Export Data

You can find on the Downloads tab on the left menu, all downloadable and exportable items in a Site.

All the files are organized and displayed by category on the left side. You can find the file that have been generated through a platform analytic in section "All Analytics files".

Also you will find other files that have been uploaded in the "All other files" section. You can select the ones you want to see. 

You can also use the Search bar on the right top corner to look for a specific file.


According to the nature of your file, you can Export or Download.

  • Export : You will be able to choose the format of your downloadable file as well as the CRS.
  • Download: You will download the original file without any transformation.

1. Vector files

In order to allow you manage your files and vector files ALL the vectors display on the Map view are available on the Download view. 


For reliability purpose these vectors have to be first “exported” before downloading. However the Download option remains available on the information panel on the MAP VIEW.

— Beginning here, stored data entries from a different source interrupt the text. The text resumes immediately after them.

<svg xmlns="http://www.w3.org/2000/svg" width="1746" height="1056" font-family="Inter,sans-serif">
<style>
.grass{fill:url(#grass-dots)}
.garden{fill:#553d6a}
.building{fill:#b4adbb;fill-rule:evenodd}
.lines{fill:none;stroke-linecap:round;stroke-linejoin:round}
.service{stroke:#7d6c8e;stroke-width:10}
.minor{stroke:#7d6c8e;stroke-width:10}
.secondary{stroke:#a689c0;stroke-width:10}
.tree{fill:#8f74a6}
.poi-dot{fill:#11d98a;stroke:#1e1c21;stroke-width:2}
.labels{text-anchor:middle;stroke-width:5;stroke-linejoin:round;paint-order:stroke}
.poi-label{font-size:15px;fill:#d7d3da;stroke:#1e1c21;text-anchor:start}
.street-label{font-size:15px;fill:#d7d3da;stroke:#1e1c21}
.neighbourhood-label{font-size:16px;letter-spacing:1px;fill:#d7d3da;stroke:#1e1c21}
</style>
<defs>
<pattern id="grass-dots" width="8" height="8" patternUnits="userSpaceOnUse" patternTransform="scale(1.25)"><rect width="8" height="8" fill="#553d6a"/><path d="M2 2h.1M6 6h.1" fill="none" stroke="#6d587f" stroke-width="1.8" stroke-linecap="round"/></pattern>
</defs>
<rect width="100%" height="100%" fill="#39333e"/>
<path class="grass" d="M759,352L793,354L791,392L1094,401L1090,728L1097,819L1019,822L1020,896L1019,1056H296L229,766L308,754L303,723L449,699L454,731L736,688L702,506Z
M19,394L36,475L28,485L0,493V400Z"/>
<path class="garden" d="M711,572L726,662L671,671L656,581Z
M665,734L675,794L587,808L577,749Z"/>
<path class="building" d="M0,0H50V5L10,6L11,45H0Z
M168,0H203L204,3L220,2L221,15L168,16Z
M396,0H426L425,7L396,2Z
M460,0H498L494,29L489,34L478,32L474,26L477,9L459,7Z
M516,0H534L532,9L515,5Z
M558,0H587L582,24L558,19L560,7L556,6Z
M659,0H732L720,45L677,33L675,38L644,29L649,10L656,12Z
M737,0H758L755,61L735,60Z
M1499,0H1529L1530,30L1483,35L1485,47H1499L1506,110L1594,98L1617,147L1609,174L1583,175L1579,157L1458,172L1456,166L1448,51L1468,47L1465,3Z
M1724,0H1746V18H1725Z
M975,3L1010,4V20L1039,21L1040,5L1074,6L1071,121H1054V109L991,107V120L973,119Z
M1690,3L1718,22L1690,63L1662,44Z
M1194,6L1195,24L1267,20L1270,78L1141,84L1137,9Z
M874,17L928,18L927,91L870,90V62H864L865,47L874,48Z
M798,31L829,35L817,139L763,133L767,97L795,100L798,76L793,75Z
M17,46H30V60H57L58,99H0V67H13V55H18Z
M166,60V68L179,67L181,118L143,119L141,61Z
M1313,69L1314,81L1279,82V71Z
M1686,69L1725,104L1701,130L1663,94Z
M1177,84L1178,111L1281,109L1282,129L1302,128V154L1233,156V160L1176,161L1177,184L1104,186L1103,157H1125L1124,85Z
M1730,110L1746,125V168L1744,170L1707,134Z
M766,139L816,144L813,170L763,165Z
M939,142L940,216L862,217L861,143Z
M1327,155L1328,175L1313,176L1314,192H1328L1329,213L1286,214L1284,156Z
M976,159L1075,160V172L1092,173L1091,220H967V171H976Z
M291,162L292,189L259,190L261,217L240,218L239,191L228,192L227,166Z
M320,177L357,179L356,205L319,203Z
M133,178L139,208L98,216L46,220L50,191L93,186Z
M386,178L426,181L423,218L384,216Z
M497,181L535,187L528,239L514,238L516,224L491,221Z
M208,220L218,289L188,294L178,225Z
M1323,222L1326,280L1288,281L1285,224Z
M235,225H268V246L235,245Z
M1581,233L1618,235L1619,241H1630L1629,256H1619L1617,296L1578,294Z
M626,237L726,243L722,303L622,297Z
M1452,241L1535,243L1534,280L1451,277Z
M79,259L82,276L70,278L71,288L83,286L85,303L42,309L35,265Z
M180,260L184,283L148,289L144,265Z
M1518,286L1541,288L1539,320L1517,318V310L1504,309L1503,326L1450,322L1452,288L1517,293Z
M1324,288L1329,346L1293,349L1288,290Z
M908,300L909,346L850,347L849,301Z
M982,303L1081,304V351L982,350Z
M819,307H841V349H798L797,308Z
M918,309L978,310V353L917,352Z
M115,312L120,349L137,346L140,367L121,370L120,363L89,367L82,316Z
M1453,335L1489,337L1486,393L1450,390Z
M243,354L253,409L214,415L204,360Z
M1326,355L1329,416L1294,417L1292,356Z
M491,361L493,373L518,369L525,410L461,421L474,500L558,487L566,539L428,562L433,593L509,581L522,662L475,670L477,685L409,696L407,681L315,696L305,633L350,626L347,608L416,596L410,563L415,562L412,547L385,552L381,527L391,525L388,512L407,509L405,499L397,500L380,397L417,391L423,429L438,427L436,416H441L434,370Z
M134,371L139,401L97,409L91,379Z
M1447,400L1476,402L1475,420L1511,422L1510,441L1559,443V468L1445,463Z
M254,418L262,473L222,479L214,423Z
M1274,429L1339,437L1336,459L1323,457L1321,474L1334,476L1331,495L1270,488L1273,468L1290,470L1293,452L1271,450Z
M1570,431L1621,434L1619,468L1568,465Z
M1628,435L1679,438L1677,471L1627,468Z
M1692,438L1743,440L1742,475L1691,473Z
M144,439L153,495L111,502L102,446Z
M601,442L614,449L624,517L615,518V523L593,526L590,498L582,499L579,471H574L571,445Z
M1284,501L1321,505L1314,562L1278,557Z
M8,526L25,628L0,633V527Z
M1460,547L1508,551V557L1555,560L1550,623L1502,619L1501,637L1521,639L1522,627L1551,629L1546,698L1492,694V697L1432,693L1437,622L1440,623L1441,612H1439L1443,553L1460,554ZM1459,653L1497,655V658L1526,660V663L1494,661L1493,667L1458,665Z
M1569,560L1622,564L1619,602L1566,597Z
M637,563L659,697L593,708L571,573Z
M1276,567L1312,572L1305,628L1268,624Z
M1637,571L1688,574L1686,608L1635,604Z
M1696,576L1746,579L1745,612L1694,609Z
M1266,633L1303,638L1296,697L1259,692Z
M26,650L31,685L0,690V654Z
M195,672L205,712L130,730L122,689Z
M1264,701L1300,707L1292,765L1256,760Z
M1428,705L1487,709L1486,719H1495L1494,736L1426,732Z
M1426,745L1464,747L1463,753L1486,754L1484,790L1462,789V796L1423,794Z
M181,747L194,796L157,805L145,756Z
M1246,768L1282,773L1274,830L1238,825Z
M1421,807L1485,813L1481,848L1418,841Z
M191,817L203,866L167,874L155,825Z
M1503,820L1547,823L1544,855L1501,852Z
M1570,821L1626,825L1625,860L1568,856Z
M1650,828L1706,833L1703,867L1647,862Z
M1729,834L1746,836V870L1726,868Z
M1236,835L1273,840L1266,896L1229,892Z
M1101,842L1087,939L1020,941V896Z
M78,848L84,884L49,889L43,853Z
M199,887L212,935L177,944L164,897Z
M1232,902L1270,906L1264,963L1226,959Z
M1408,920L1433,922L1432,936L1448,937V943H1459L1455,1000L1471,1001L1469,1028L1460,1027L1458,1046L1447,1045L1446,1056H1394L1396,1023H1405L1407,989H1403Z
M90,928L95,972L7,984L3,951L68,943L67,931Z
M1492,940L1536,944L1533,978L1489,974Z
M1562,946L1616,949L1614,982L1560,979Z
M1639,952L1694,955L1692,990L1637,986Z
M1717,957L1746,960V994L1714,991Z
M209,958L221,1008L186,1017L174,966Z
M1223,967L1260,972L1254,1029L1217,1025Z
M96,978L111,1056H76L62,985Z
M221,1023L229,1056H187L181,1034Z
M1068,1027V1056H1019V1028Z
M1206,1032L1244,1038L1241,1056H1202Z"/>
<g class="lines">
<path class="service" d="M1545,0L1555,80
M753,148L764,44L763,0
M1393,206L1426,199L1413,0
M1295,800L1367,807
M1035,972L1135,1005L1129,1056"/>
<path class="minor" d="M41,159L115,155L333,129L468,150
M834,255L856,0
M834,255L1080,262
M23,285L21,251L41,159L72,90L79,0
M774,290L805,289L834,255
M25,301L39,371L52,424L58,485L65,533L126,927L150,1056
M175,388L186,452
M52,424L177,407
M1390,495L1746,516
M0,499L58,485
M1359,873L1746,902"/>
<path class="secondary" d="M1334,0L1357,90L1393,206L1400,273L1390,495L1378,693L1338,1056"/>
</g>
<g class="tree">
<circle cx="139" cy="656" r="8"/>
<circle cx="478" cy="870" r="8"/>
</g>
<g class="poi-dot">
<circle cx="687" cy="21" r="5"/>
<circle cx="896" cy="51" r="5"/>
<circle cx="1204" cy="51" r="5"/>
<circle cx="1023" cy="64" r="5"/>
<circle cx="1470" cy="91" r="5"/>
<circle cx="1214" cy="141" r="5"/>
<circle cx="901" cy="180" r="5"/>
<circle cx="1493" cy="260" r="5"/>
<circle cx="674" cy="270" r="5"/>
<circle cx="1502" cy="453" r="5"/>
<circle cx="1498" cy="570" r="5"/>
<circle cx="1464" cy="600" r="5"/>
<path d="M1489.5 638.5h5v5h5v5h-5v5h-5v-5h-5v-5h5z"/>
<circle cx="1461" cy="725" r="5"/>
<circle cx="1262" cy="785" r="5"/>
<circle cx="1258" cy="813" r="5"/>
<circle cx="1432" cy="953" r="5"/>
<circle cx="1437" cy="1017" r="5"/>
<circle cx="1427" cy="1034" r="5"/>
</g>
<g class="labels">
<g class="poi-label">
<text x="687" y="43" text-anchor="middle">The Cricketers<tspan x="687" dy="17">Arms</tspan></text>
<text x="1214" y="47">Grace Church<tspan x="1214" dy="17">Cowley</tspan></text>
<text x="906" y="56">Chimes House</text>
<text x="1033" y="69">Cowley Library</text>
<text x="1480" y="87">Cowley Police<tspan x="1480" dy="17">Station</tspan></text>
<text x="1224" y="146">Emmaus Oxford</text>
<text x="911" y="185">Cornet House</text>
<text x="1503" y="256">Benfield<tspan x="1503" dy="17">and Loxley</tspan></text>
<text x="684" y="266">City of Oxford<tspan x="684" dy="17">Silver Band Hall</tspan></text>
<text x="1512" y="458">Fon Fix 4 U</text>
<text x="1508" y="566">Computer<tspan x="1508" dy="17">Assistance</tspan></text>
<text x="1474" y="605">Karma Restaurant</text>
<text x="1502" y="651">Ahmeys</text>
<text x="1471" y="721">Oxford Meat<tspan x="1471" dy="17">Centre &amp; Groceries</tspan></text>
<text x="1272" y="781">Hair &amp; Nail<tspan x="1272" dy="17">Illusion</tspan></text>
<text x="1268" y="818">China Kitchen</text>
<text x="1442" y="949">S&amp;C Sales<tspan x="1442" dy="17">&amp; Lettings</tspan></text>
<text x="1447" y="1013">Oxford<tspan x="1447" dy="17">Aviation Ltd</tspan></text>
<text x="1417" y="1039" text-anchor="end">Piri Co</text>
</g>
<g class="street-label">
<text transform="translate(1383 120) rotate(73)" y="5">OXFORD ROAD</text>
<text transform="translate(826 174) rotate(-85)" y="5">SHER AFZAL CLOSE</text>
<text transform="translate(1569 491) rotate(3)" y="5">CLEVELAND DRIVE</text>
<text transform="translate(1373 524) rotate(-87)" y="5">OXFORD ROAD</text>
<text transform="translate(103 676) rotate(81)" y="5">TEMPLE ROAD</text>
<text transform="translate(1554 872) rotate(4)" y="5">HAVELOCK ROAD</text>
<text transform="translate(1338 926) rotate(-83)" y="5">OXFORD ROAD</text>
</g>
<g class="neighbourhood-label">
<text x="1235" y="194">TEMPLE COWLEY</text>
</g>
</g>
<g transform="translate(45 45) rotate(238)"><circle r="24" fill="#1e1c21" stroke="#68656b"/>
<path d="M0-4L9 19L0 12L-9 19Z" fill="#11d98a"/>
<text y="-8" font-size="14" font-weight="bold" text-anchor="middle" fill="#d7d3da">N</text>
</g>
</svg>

In order to customize your file to be download, click on the arrow icon and then on Export to choose specific format and CRS.

For vector files corresponding to your Initial files uploaded in Alteia Platform you can directly download them from the Download view by clicking on the arrow icon and then on Download.

2. Raster files

You can choose between:

  • Download which will download the file as it is or 
  • Export and change the GSD* and resampling method** as well.

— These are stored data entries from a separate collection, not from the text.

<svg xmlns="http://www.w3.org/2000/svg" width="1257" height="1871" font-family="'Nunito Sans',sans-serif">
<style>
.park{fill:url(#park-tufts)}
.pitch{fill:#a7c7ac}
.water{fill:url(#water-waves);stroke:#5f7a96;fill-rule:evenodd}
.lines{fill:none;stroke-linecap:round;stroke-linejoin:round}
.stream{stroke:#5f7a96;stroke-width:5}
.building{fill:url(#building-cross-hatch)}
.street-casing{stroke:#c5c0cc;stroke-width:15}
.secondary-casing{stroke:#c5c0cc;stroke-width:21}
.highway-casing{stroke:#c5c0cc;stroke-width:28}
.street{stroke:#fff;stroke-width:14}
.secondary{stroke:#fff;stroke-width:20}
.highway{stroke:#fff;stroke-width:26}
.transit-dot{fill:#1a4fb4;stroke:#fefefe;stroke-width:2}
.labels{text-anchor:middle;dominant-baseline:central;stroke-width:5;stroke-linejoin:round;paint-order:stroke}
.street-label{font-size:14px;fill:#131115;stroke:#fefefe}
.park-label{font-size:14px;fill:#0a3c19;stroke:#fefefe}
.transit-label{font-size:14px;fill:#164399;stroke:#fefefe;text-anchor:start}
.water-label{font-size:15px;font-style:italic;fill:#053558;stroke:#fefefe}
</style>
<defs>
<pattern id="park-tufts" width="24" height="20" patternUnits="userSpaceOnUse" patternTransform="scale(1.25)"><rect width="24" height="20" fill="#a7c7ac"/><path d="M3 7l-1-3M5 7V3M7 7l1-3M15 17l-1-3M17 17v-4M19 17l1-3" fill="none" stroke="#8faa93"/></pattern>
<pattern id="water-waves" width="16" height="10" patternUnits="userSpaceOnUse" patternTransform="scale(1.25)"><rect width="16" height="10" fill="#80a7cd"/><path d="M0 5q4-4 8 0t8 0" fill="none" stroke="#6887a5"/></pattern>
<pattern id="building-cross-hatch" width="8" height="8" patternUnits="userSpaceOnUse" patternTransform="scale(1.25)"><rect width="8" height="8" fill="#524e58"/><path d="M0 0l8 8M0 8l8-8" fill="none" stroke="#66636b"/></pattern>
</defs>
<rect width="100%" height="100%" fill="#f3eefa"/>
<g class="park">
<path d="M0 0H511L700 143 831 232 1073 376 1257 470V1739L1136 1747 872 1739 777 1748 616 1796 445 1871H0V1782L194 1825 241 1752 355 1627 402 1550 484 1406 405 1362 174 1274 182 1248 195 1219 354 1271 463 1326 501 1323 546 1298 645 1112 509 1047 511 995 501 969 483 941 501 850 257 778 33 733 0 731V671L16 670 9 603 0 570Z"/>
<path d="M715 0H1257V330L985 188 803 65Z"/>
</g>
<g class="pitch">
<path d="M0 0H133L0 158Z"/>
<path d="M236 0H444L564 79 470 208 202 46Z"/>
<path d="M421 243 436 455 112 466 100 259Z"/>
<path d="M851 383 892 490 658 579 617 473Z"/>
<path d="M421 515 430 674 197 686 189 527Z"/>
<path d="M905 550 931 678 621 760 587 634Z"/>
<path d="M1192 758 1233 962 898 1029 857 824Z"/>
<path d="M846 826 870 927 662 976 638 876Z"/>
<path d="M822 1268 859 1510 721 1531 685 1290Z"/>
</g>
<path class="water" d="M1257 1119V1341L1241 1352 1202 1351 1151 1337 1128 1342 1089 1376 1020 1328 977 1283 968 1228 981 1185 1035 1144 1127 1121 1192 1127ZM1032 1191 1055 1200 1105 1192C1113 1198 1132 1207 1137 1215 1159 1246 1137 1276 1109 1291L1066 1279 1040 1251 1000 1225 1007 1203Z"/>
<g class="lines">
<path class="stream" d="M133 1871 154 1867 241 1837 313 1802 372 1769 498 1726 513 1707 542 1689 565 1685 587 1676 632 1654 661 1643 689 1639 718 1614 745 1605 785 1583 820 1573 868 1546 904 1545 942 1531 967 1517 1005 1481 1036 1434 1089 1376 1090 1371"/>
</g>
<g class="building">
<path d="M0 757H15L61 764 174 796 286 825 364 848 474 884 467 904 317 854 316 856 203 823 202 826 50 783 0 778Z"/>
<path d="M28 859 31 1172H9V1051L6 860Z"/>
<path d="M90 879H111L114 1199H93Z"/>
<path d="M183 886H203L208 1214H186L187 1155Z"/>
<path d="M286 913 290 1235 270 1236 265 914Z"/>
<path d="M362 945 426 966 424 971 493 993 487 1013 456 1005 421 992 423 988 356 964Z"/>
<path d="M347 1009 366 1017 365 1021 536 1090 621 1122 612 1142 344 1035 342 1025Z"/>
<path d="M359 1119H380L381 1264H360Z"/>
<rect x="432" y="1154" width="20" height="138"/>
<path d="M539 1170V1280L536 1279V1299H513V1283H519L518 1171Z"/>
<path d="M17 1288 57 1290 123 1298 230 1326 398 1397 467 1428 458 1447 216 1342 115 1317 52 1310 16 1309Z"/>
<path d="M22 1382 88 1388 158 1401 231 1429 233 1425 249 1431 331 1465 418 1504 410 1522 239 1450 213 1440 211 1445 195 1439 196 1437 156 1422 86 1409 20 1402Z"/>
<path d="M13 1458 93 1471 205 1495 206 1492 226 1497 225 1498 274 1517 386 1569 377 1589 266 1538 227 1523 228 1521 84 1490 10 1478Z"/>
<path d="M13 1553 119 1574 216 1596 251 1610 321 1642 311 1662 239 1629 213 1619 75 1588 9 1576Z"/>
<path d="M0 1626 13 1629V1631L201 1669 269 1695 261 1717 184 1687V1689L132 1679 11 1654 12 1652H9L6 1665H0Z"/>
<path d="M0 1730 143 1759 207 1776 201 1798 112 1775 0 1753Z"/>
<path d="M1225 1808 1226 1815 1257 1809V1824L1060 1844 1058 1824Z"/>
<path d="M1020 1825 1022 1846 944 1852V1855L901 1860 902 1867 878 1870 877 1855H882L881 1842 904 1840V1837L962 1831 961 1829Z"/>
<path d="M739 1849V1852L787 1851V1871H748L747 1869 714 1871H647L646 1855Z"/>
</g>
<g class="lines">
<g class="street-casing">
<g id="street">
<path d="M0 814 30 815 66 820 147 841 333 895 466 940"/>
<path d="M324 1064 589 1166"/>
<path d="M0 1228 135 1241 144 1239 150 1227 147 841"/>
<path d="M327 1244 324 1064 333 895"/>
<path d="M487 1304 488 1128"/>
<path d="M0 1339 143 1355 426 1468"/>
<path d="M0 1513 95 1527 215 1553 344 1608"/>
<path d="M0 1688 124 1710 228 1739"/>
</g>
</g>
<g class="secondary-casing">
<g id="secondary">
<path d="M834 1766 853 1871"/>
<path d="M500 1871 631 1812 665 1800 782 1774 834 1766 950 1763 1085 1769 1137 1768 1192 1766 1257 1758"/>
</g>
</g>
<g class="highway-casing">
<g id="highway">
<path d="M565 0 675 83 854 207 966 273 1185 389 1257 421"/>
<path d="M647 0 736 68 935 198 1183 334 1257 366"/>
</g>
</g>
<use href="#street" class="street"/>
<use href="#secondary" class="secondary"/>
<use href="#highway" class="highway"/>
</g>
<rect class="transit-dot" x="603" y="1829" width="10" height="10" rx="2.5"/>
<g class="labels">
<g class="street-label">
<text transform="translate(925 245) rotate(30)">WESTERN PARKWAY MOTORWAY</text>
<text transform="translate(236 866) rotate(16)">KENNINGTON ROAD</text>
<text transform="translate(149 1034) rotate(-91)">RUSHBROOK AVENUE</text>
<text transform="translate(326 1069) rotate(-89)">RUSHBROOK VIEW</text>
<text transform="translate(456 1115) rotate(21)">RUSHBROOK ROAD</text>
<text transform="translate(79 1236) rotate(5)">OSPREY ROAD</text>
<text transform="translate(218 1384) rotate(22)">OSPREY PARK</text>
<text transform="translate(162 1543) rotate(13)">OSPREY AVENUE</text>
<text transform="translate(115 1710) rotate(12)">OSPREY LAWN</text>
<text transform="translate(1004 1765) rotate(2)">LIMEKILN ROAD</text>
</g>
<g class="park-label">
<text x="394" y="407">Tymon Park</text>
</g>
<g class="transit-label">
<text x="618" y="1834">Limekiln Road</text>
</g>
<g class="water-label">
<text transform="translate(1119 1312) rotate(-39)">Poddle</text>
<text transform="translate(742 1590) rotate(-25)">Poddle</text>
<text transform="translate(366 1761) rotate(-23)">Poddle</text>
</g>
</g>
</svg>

JPEG format supports a maximum image size of 65000x65000 pixels.


Note : You can also download vector files from the Layer view by clicking on the wanted vector file.

This will open the info panel. Click on the three dots close to the vector name and click on download

*The displayed GSD is the rounded value of the original data.

** Here are the definition of the resampling methods :

  • Bilinear (default) : Bilinear interpolation is a technique for calculating values of a grid location based on four nearby grid cells.
    It assigns the output cell value by taking the weighted average of the four neighboring cells in an image to generate new values.
    It smooths the output raster grid, but not as much as cubic convolution. It’s useful when working with continuous data sets that don’t have distinct boundaries.
    When should you use bilinear resampling?
    Temperature gradients rasters, digital elevation models and annual precipitation grids are examples of when to use bilinear interpolation
  • Near : The nearest neighbor technique doesn’t change any of the values from the input raster data set. It takes the cell center from the input raster data set to determine the closest cell center of the output raster. For processing speed, it’s generally the fastest because of its simplicity.
    Because nearest neighbor resampling doesn’t alter any values in the output raster data set, it is ideal for categorical, nominal, and ordinal data.
    When should you use nearest neighbor resampling?
    Often, you use the nearest neighbor for discrete data like land cover classification, buildings, and soil types that have distinct boundaries and their limits are discrete.
  • Cubic : Cubic convolution interpolation is similar to bilinear interpolation in that it takes the average of surrounding cells. Instead of using the four nearest cells, the output value is based on averaging the 16 nearest cells. As a result, processing time tends to increase for this method.
    This method is generally used for continuous surfaces where much noise exists. Because it takes more neighboring cells compared to bilinear resampling, it’s good for smoothing data from the input raster grid.
    When should you use cubic convolution interpolation?
    Cubic convolution is ideal for noisy rasters like smoothing out a radar image or surface model.
  • Cubicspline : Cubic spline resampling
  • Lanczos : Lanczos windowed sinc resampling.
  • Average : Average resampling, computes the weighted average of all contributing pixels.
  • Mode : Mode resampling, selects the value which appears most often of all the sampled points.
  • Max : Maximum resampling, selects the maximum value from all contributing pixels.
  • Min : Minimum resampling, selects the minimum value from all contributing pixels.
  • Med : Median resampling, selects the median value of all contributing pixels.
  • q1 : First quartile resampling, selects the first quartile value of all contributing pixels.
  • q3 : Third quartile resampling, selects the third quartile value of all contributing pixels.